→ **TASK MATERIAL**
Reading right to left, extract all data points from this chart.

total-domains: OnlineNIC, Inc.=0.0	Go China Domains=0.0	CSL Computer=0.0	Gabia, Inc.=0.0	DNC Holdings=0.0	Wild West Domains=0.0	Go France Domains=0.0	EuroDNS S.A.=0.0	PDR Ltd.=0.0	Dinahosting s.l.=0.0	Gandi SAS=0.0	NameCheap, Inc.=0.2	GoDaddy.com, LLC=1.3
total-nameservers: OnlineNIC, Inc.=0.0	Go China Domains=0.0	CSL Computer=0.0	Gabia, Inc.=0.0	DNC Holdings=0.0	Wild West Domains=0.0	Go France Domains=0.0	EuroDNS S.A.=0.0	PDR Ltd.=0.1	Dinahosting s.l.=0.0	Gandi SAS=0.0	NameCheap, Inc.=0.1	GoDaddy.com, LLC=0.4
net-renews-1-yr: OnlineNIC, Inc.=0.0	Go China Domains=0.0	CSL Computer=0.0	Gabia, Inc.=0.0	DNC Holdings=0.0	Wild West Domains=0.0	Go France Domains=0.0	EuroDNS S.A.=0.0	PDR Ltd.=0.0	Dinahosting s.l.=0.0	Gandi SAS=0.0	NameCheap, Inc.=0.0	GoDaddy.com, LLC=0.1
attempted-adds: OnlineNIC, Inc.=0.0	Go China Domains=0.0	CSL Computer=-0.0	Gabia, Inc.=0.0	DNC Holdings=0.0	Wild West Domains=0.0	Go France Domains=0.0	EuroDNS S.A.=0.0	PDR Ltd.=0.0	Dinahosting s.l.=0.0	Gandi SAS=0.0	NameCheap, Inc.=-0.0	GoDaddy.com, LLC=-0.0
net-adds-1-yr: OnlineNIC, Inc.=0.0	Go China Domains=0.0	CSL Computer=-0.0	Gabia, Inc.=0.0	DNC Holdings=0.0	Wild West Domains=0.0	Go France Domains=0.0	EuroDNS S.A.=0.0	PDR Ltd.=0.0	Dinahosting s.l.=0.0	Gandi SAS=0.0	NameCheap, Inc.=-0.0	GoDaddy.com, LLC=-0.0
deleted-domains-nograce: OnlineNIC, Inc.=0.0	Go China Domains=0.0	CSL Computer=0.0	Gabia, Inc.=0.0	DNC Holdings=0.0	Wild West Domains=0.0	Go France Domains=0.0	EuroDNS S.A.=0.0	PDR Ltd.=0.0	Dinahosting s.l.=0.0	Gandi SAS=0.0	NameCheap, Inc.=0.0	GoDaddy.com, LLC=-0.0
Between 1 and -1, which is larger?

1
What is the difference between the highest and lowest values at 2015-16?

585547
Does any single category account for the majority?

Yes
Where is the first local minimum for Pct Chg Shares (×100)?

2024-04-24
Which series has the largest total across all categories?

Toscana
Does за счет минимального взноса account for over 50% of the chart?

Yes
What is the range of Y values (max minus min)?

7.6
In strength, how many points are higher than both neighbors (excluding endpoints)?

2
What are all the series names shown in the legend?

→ **EXERCISE DETAILS**
Rewrite the items above, changing every "GoDaddy.com, LLC" to "GoDaddy Inc." and keeping everything else the same.

→ **PROBLEM SOLUTION**
Reading right to left, extract all data points from this chart.

total-domains: OnlineNIC, Inc.=0.0	Go China Domains=0.0	CSL Computer=0.0	Gabia, Inc.=0.0	DNC Holdings=0.0	Wild West Domains=0.0	Go France Domains=0.0	EuroDNS S.A.=0.0	PDR Ltd.=0.0	Dinahosting s.l.=0.0	Gandi SAS=0.0	NameCheap, Inc.=0.2	GoDaddy Inc.=1.3
total-nameservers: OnlineNIC, Inc.=0.0	Go China Domains=0.0	CSL Computer=0.0	Gabia, Inc.=0.0	DNC Holdings=0.0	Wild West Domains=0.0	Go France Domains=0.0	EuroDNS S.A.=0.0	PDR Ltd.=0.1	Dinahosting s.l.=0.0	Gandi SAS=0.0	NameCheap, Inc.=0.1	GoDaddy Inc.=0.4
net-renews-1-yr: OnlineNIC, Inc.=0.0	Go China Domains=0.0	CSL Computer=0.0	Gabia, Inc.=0.0	DNC Holdings=0.0	Wild West Domains=0.0	Go France Domains=0.0	EuroDNS S.A.=0.0	PDR Ltd.=0.0	Dinahosting s.l.=0.0	Gandi SAS=0.0	NameCheap, Inc.=0.0	GoDaddy Inc.=0.1
attempted-adds: OnlineNIC, Inc.=0.0	Go China Domains=0.0	CSL Computer=-0.0	Gabia, Inc.=0.0	DNC Holdings=0.0	Wild West Domains=0.0	Go France Domains=0.0	EuroDNS S.A.=0.0	PDR Ltd.=0.0	Dinahosting s.l.=0.0	Gandi SAS=0.0	NameCheap, Inc.=-0.0	GoDaddy Inc.=-0.0
net-adds-1-yr: OnlineNIC, Inc.=0.0	Go China Domains=0.0	CSL Computer=-0.0	Gabia, Inc.=0.0	DNC Holdings=0.0	Wild West Domains=0.0	Go France Domains=0.0	EuroDNS S.A.=0.0	PDR Ltd.=0.0	Dinahosting s.l.=0.0	Gandi SAS=0.0	NameCheap, Inc.=-0.0	GoDaddy Inc.=-0.0
deleted-domains-nograce: OnlineNIC, Inc.=0.0	Go China Domains=0.0	CSL Computer=0.0	Gabia, Inc.=0.0	DNC Holdings=0.0	Wild West Domains=0.0	Go France Domains=0.0	EuroDNS S.A.=0.0	PDR Ltd.=0.0	Dinahosting s.l.=0.0	Gandi SAS=0.0	NameCheap, Inc.=0.0	GoDaddy Inc.=-0.0
Between 1 and -1, which is larger?

1
What is the difference between the highest and lowest values at 2015-16?

585547
Does any single category account for the majority?

Yes
Where is the first local minimum for Pct Chg Shares (×100)?

2024-04-24
Which series has the largest total across all categories?

Toscana
Does за счет минимального взноса account for over 50% of the chart?

Yes
What is the range of Y values (max minus min)?

7.6
In strength, how many points are higher than both neighbors (excluding endpoints)?

2
What are all the series names shown in the legend?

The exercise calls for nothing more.